Commentary Critical and Explanatory on the Whole Bible - UnabridgedCommentary Critical Unabridged

Verse 1

Behold, the LORD maketh the earth empty, and maketh it waste, and turneth it upside down, and scattereth abroad the inhabitants thereof.

Behold, the Lord maketh the earth empty - "the earth;" not merely the land of Judah, though that land occupies the foreground in the picture (Isaiah 24:3-6; Joel 1:2).

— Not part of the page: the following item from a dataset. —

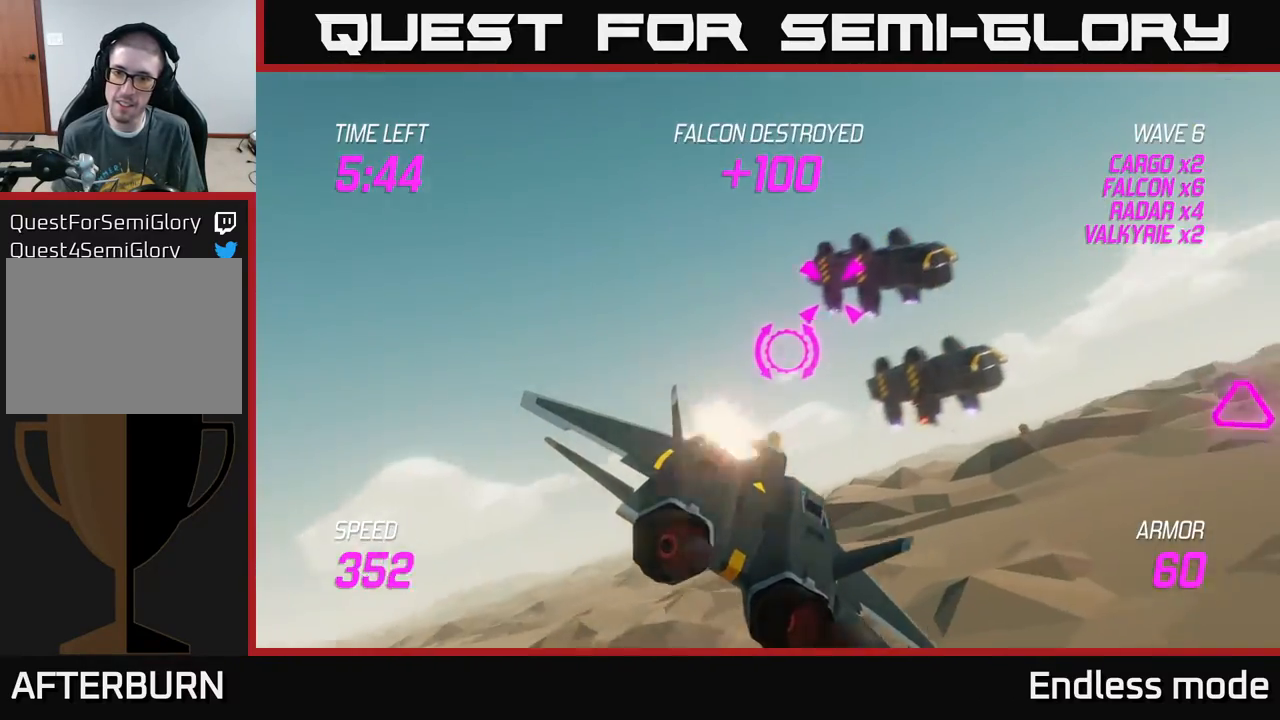
{"buttons": [], "left_stick": "down-right", "events": [[50, "R2", "up"], [133, "R2", "down"], [133, "left_stick", "center"], [233, "R2", "up"], [283, "left_stick", "down"], [350, "L2", "up"], [417, "left_stick", "down-right"]]}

For in Isaiah 24:4, "the world" is parallel to, and explanatory of "the earth;" and in Isaiah 24:14-15, "the isles of the sea" are mentioned; and in Isaiah 24:21. "the kings of the earth upon the earth." The desolation of Judah under Nebuchadnezzar pre-figured that under Titus.

Verse 2

And it shall be, as with the people, so with the priest; as with the servant, so with his master; as with the maid, so with her mistress; as with the buyer, so with the seller; as with the lender, so with the borrower; as with the taker of usury, so with the giver of usury to him.

It shall be, as with the people, so with the priests - all alike shall share the same calamity; no favoured class shall escape.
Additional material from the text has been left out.